Nick Spencer and Mark Bagley take an incidental and almost forgotten moment from "Secret Avengers" and finally begin to see it through in "Avengers Standoff: Welcome to Pleasant Hill" #1. After a somewhat contrived opening featuring the Winter Soldier, the story evolves into a decidedly non-standard and compelling altered-reality tale. Pleasant Hill is a seemingly perfect place to live, but there are hints that indicate otherwise, and Spencer and Bagley's exploration of them makes for a strong issue despite relying on oft-used tropes.

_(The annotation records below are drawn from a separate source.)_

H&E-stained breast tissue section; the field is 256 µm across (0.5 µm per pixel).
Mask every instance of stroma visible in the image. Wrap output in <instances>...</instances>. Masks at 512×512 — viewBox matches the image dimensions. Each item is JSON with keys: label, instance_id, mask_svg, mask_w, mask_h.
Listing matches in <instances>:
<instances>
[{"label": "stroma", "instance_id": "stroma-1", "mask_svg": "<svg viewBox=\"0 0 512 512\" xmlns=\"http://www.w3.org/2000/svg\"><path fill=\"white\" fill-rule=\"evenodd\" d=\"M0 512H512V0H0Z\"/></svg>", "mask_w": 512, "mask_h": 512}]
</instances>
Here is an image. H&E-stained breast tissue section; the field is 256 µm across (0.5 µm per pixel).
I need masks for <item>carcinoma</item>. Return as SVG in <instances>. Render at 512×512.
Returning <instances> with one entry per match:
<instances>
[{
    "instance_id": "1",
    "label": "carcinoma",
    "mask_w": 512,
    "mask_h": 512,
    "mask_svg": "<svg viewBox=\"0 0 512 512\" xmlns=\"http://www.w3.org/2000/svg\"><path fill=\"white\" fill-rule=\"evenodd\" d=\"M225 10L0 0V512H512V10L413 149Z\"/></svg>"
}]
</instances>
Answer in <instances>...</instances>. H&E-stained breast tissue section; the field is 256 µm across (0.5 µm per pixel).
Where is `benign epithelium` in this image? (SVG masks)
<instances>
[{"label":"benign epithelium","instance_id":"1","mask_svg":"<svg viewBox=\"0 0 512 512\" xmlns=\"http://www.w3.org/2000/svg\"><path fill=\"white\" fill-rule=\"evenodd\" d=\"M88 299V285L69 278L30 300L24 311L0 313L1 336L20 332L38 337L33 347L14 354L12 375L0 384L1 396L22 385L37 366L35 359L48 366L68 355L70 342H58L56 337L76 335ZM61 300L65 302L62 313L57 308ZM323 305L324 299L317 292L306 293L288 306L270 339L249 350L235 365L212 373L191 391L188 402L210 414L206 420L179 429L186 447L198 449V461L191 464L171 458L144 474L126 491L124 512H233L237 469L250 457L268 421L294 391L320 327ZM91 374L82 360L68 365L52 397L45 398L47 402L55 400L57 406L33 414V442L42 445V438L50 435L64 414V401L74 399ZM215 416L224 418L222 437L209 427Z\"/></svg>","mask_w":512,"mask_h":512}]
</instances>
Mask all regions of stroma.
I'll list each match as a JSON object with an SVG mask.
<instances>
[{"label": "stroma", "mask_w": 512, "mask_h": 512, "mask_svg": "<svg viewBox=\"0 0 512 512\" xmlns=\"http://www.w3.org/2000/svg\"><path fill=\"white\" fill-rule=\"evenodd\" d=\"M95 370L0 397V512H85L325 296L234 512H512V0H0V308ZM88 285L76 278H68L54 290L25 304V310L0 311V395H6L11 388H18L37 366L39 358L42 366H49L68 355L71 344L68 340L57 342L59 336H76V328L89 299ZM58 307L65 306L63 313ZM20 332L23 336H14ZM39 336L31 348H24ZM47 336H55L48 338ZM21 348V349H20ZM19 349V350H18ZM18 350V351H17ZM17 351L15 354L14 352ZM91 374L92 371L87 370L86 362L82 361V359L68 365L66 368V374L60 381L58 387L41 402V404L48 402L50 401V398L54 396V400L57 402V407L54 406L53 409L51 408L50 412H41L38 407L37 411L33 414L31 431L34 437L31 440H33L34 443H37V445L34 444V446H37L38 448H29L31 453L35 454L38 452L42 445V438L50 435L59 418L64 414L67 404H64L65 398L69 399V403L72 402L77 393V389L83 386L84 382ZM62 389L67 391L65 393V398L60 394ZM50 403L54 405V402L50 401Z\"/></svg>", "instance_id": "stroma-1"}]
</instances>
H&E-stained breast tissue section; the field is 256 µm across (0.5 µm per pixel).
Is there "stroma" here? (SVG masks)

"Avengers Standoff: Welcome to Pleasant Hill" #1 includes a lot of common elements from the "Gothtopia"-meets-"The Truman Show" motif: the perfect suburb, conformance to a happy standard, a pervasive sense that it's really not all that perfect or happy underneath. In fact, it's pervasive in a straightforwardly obvious manner; Spencer doesn't try to drag out any kind of great mystery here. Beyond the central character's necessary discombobulation after awakening with no memory in this strangely placid place, Spencer actually lets on fairly early that there's some unseen force behind all of this. Rather than going through the motions before upending readers with a predictable twist, he instead focuses on a mystery of an entirely different kind, one that readers don't even know is a mystery until the very end of the issue.

RELATED: New "Avengers: Standoff" Crossover Solitics, Covers Deepen the Mystery of Pleasant Hill

Spencer makes a clever implication straightaway and it totally changes the dynamic of the story once the truth is revealed. It's the kind of surprise that recharges the issue and demands a reread, which yields a completely fresh and different perspective. Bagley includes a couple of panels whose relevance might not be completely understood until this surprise is unveiled. His tendency to use a standardized facial likeness on many of his characters works to the benefit of Spencer's story; combined with Spencer's setup and colorist Paul Mounts' touches, the story never provides any reason to question the presumed identity of the issue's main character. Inker Scott Hanna nicely delineates Bagley's pencils, giving Pleasant Hill that utopic look on its surface, but also a more sinister feel in its darker spaces.

Both Bagley and Spencer play up this clever deception with the introduction of another character, whose seemingly sloppy attempt to conceal his identity is another crafty misdirection that embellishes the issue's eventual payoff. Before the premise can get tiring, Spencer unveils the nature of the Pleasant Hill, partially revealing what has transpired but still leaving plenty to tell. For now, though, Spencer and Bagley have grabbed readers with a familiar premise that's surprisingly fresh and refreshingly surprising in "Avengers Standoff: Welcome to Pleasant Hill" #1.